People don’t owe you a message back in casual chats. That’s life. But if you’ve agreed to start a dynamic or committed interaction, communication is part of the deal. If they disappear and come back like nothing happened? Nope. Block, bless, and move on. You deserve clarity, consistency, and respect.

 

4) Submission and dominance are both gifts.

Even in small interactions or just watching others, I can see how powerful it can be when handled with care and respect. Like a blade forged from fire, the right balance of trust and attention can make something sharp, strong, and breathtaking.


5) Finding submission wakes something up inside you.

Don’t fight it. Embrace it. Let it teach you about yourself.

 

6) Titles mean nothing without actions.

Anyone can type “Sir” or “submissive” in their bio. Watch how they treat people, especially when no one’s watching.

 

7) You don’t owe anyone your submission.

It’s earned, not taken. You’re not “difficult” for having standards.

 

8) There’s a line between being vulnerable and being used.

Submission isn’t giving up your worth. It’s sharing your trust with someone who’s proven they can hold it gently.


9) You’re allowed to walk away.

From a conversation, a dynamic, or a person you’re allowed. Walking away doesn’t mean you failed. It means you value yourself enough to protect your peace and boundaries. Submission doesn’t mean surrendering your worth, and dominance doesn’t mean staying where you’re not respected. Choosing to step back, pause, or leave is a sign of strength, clarity, and self-respect.

 

10) Growth takes time.

You’ll learn. You’ll mess up. You’ll unlearn. It’s all part of it. There’s no “perfect sub” handbook (trust me, I looked).

 

When I joined, I thought this was about learning how to please someone else. Now I realize it’s also about learning me. My edges. My softness. My power.
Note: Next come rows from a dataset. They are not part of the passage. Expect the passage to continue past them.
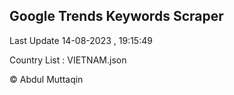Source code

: 

## Google Trends Keywords Scraper 
 
Last Update 14-08-2023 , 19:15:49

Country List :
VIETNAM.json



© Abdul Muttaqin 
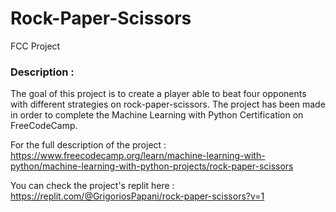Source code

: # Rock-Paper-Scissors
 FCC Project

### Description : 
The goal of this project is to create a player able to beat four opponents with different strategies on rock-paper-scissors. The project has been made in order to complete the Machine Learning with Python Certification on FreeCodeCamp.

For the full description of the project : https://www.freecodecamp.org/learn/machine-learning-with-python/machine-learning-with-python-projects/rock-paper-scissors

You can check the project's replit here : https://replit.com/@GrigoriosPapani/rock-paper-scissors?v=1
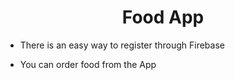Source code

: <h1 align="center">Food App </h1>

- There is an easy way to register through Firebase

- You can order food from the App

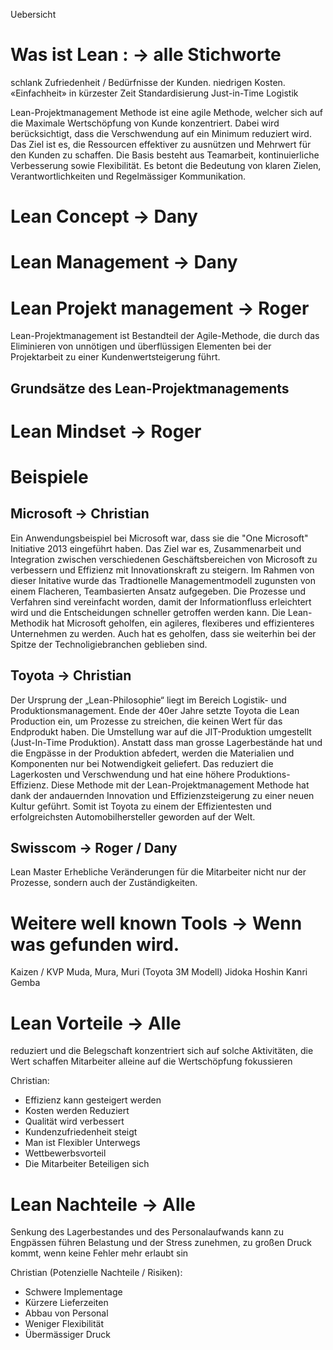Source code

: Uebersicht


# Was ist Lean : -> alle Stichworte
schlank
Zufriedenheit / Bedürfnisse der Kunden.
niedrigen Kosten.
«Einfachheit»
in kürzester Zeit
Standardisierung
Just-in-Time Logistik


Lean-Projektmanagement Methode ist eine agile Methode, welcher sich auf die Maximale Wertschöpfung von Kunde konzentriert. Dabei wird berücksichtigt, dass die Verschwendung auf ein Minimum reduziert wird. Das Ziel ist es, die Ressourcen effektiver zu ausnützen und Mehrwert für den Kunden zu schaffen. Die Basis besteht aus Teamarbeit, kontinuierliche Verbesserung sowie Flexibilität. Es betont die Bedeutung von klaren Zielen, Verantwortlichkeiten und Regelmässiger Kommunikation.

# Lean Concept -> Dany 


# Lean Management -> Dany

# Lean Projekt management -> Roger
Lean-Projektmanagement ist Bestandteil der Agile-Methode, die durch das Eliminieren von unnötigen und überflüssigen Elementen bei der Projektarbeit zu einer Kundenwertsteigerung führt.

## Grundsätze des Lean-Projektmanagements


# Lean Mindset -> Roger

# Beispiele
## Microsoft -> Christian 

Ein Anwendungsbeispiel bei Microsoft war, dass sie die "One Microsoft" Initiative 2013 eingeführt haben. Das Ziel war es, Zusammenarbeit und Integration zwischen verschiedenen Geschäftsbereichen von Microsoft zu verbessern und Effizienz mit Innovationskraft zu steigern. Im Rahmen von dieser Initative wurde das Tradtionelle Managementmodell zugunsten von einem Flacheren, Teambasierten Ansatz aufgegeben. Die Prozesse und Verfahren sind vereinfacht worden, damit der Informationfluss erleichtert wird und die Entscheidungen schneller getroffen werden kann. Die Lean-Methodik hat Microsoft geholfen, ein agileres, flexiberes und effizienteres Unternehmen zu werden. Auch hat es geholfen, dass sie weiterhin bei der Spitze der Technoligiebranchen geblieben sind.

## Toyota -> Christian

Der Ursprung der „Lean-Philosophie“ liegt im Bereich Logistik- und Produktionsmanagement. Ende der 40er Jahre setzte Toyota die Lean Production ein, um Prozesse zu streichen, die keinen Wert für das Endprodukt haben. Die Umstellung war auf die JIT-Produktion umgestellt (Just-In-Time Produktion). Anstatt dass man grosse Lagerbestände hat und die Engpässe in der Produktion abfedert, werden die Materialien und Komponenten nur bei Notwendigkeit geliefert. Das reduziert die Lagerkosten und Verschwendung und hat eine höhere Produktions-Effizienz. Diese Methode mit der Lean-Projektmanagement Methode hat dank der andauernden Innovation und Effizienzsteigerung zu einer neuen Kultur geführt. Somit ist Toyota zu einem der Effizientesten und erfolgreichsten Automobilhersteller geworden auf der Welt.

## Swisscom -> Roger / Dany
Lean Master 
Erhebliche Veränderungen für die Mitarbeiter  nicht nur der Prozesse, sondern auch der Zuständigkeiten.

# Weitere well known Tools -> Wenn was gefunden wird.

Kaizen / KVP
Muda, Mura, Muri (Toyota 3M Modell)
Jidoka
Hoshin Kanri
Gemba



# Lean Vorteile -> Alle 
reduziert und die Belegschaft konzentriert sich auf solche Aktivitäten, die Wert schaffen
Mitarbeiter alleine auf die Wertschöpfung fokussieren



Christian: 
- Effizienz kann gesteigert werden
- Kosten werden Reduziert
- Qualität wird verbessert 
- Kundenzufriedenheit steigt
- Man ist Flexibler Unterwegs
- Wettbewerbsvorteil
- Die Mitarbeiter Beteiligen sich

# Lean Nachteile -> Alle 
Senkung des Lagerbestandes und des Personalaufwands kann zu Engpässen führen
Belastung und der Stress zunehmen,
zu großen Druck kommt, wenn keine Fehler mehr erlaubt sin




Christian (Potenzielle Nachteile / Risiken): 
- Schwere Implementage
- Kürzere Lieferzeiten
- Abbau von Personal
- Weniger Flexibilität
- Übermässiger Druck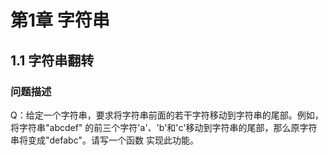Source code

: # 第1章 字符串 #

## 1.1 字符串翻转 ##

### 问题描述 ###

Q：给定一个字符串，要求将字符串前面的若干字符移动到字符串的尾部。例如，将字符串"abcdef"
的前三个字符'a'、'b'和'c'移动到字符串的尾部，那么原字符串将变成"defabc"。请写一个函数
实现此功能。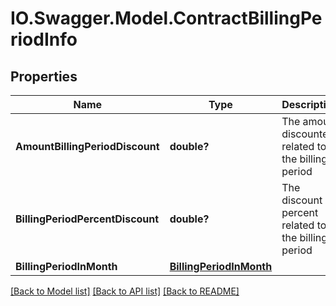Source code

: # IO.Swagger.Model.ContractBillingPeriodInfo
## Properties

Name | Type | Description | Notes
------------ | ------------- | ------------- | -------------
**AmountBillingPeriodDiscount** | **double?** | The amount discounted related to the billing period | [optional] 
**BillingPeriodPercentDiscount** | **double?** | The discount percent related to the billing period | [optional] 
**BillingPeriodInMonth** | [**BillingPeriodInMonth**](BillingPeriodInMonth.md) |  | [optional] 

[[Back to Model list]](../README.md#documentation-for-models) [[Back to API list]](../README.md#documentation-for-api-endpoints) [[Back to README]](../README.md)

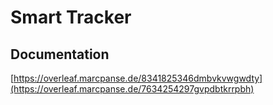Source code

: # Smart Tracker

## Documentation
[https://overleaf.marcpanse.de/8341825346dmbvkvwgwdty](https://overleaf.marcpanse.de/7634254297gvpdbtkrrpbh)
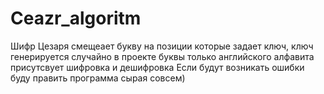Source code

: # Ceazr_algoritm
Шифр Цезаря смещеает букву на позиции которые задает ключ, ключ генерируется случайно в проекте буквы только английского алфавита присутсвует шифровка и дешифровка  Если будут возникать ошибки буду править программа сырая совсем)

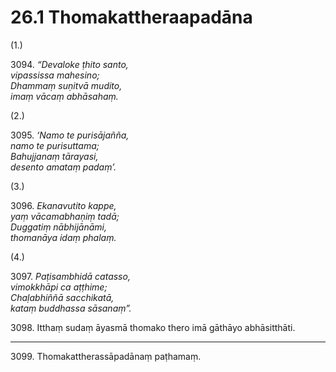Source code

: 

# 26.1 Thomakattheraapadāna



(1.)

3094\. _“Devaloke ṭhito santo,_  
_vipassissa mahesino;_  
_Dhammaṃ suṇitvā mudito,_  
_imaṃ vācaṃ abhāsahaṃ._  


(2.)

3095\. _‘Namo te purisājañña,_  
_namo te purisuttama;_  
_Bahujjanaṃ tārayasi,_  
_desento amataṃ padaṃ’._  


(3.)

3096\. _Ekanavutito kappe,_  
_yaṃ vācamabhaṇiṃ tadā;_  
_Duggatiṃ nābhijānāmi,_  
_thomanāya idaṃ phalaṃ._  


(4.)

3097\. _Paṭisambhidā catasso,_  
_vimokkhāpi ca aṭṭhime;_  
_Chaḷabhiññā sacchikatā,_  
_kataṃ buddhassa sāsanaṃ”._  


3098\. Itthaṃ sudaṃ āyasmā thomako thero imā gāthāyo abhāsitthāti.

---

3099\. Thomakattherassāpadānaṃ paṭhamaṃ.





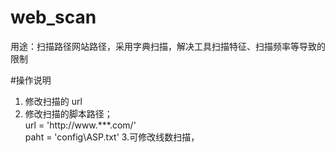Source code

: # web_scan
用途：扫描路径网站路径，采用字典扫描，解决工具扫描特征、扫描频率等导致的限制

#操作说明
1. 修改扫描的 url
2. 修改扫描的脚本路径；  
	url = 'http://www.***.com/'  
	paht = 'config\\ASP.txt'
3.可修改线数扫描，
If you’re new here, take your time. Ask questions. Protect your peace. And when it feels right? Lean in.

 

Bonus lesson:

Stop overthinking every word, every message, every move. The right people will see you. The rest don’t matter. Just be you, because that’s enough.

5 months ago. Wednesday, October 8, 2025 at 1:03 PM

Obsidian is born in fire extreme heat, sudden pressure, violent eruption. It comes out sharp, dark, unyielding. From the outside, it looks unbreakable. But the truth is, obsidian is fragile. Hit it in the wrong place, and it shatters.

Submission feels like that to me.

I’ve been through my own fire. I’ve been shaped by pressure and chaos, by moments that cut me down and forced me to harden. On the outside, I know I look steady, maybe even unshakable. But inside? I know how close the cracks are. I know how easily I could break.

Submission isn’t weakness. It’s where I stop pretending to be indestructible. It’s where I trust someone enough to hold me, to see the fragility I usually hide, and to sharpen me into something stronger. Something beautiful. Something dangerous.

Obsidian can be turned into a blade, a tool, an edge. My submission can be that too, sharp in its devotion, precise in its obedience. Strong, but only if handled with care. In the right hands, I’m transformed. In the wrong ones, I could shatter.

That’s why the name fits me. Because I am both fragile and strong. Both weapon and gift. Both survival and surrender.

5 months ago. Monday, September 29, 2025 at 10:54 PM

If you’d asked me a year ago what submission meant to me, I’d have given you a very different answer. Back then, I thought it meant keeping my head down, being meek, unseen, unheard. Bending over backwards to please someone who would never truly be pleased.

But a year later, I know submission is something deeper.

Now, submission to me means being his calm when life gets messy, his support when the world feels heavy, and also his toy when he craves control. It’s the quiet thrill of anticipating his needs, the trust of giving myself fully whether that’s kneeling at his feet, taking his discipline, or simply being the one who will never waver in her devotion.

Submission, I’ve learned, is a gift. But it’s also a journey of self-discovery, becoming someone you didn’t know existed. It’s strength, vulnerability, and growth all wrapped together.

I’m still learning. I’m sure my definition will evolve again. But this is where I’m starting.